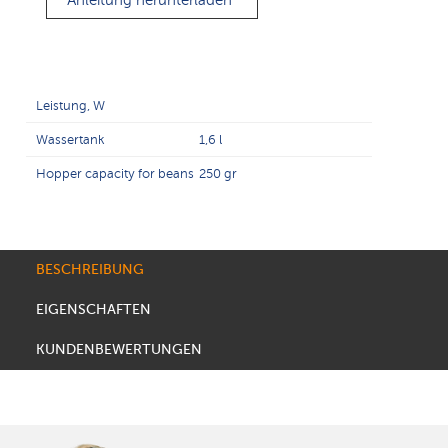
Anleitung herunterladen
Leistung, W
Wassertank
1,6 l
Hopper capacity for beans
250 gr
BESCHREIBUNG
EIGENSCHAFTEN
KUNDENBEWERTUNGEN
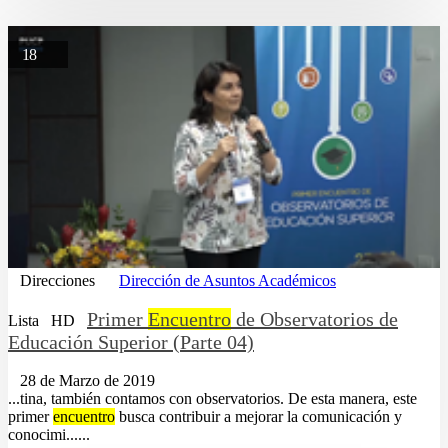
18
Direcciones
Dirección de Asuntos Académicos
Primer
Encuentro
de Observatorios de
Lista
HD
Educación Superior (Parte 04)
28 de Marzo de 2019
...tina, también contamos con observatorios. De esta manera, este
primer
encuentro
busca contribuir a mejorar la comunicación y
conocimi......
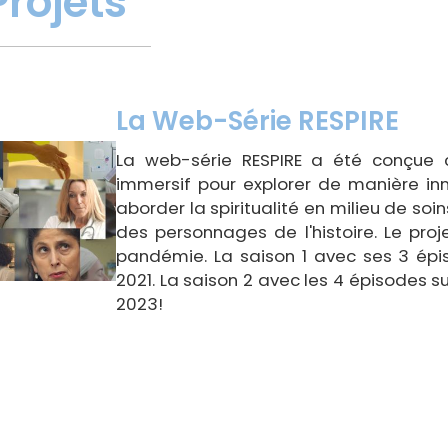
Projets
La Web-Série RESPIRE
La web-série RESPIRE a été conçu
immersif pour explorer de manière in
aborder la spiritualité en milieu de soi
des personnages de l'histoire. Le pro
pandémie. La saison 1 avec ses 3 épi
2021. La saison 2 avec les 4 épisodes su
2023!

================================

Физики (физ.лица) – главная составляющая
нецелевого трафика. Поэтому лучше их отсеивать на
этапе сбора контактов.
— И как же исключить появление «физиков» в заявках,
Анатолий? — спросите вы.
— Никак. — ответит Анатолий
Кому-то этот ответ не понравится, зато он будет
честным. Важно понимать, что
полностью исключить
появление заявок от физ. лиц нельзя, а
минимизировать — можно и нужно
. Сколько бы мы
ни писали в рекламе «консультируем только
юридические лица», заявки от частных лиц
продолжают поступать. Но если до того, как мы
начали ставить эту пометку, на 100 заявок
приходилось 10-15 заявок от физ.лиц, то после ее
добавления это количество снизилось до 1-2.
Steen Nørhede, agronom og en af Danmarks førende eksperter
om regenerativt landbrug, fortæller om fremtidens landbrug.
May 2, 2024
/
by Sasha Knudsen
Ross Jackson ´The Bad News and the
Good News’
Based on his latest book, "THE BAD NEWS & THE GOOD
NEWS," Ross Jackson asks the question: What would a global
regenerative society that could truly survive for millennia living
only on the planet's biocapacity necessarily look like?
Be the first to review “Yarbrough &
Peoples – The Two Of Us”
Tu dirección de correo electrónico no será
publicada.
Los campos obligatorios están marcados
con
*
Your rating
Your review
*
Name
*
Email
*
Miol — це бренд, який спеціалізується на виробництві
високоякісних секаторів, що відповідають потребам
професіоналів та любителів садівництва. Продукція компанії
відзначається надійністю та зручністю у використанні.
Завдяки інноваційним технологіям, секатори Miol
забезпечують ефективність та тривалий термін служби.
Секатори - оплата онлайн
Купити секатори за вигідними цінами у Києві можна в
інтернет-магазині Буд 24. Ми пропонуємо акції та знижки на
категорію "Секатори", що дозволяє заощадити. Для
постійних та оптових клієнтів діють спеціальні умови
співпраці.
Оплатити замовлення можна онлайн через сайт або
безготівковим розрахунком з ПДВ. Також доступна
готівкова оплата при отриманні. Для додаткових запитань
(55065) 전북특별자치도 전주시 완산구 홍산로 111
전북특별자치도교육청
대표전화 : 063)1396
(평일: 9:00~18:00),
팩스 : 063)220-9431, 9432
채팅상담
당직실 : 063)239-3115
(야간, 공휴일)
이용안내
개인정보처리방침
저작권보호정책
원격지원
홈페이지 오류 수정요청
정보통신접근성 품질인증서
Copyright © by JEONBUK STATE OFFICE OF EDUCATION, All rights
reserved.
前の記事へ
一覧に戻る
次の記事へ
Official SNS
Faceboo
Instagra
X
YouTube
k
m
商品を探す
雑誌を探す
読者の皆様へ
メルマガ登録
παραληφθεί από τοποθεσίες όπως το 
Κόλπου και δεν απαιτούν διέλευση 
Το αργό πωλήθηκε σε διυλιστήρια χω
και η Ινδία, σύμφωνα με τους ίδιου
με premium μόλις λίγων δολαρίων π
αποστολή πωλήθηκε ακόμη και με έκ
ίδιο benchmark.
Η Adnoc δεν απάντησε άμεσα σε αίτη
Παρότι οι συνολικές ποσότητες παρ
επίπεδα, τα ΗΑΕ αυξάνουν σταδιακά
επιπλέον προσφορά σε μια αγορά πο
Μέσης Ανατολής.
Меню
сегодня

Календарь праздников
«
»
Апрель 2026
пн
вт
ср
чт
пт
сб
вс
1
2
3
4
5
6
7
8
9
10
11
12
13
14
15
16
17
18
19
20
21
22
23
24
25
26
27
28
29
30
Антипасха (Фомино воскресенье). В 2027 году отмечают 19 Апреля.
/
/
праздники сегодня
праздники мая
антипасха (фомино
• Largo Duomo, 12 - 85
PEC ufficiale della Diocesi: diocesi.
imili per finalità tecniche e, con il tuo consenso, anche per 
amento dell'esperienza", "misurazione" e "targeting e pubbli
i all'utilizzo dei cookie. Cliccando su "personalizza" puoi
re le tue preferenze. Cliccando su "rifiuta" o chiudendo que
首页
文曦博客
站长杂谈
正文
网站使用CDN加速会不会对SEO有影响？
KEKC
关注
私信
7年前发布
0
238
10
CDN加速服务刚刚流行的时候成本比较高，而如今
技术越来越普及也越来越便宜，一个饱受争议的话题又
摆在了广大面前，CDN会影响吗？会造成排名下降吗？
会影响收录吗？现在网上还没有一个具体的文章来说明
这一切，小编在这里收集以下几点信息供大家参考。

================================

▸ **EXERCISE GOAL**
Where a line of the data includes the string "πωλήθηκε", list that line.

▸ **TASK RESPONSE**
Το αργό πωλήθηκε σε διυλιστήρια χω
αποστολή πωλήθηκε ακόμη και με έκ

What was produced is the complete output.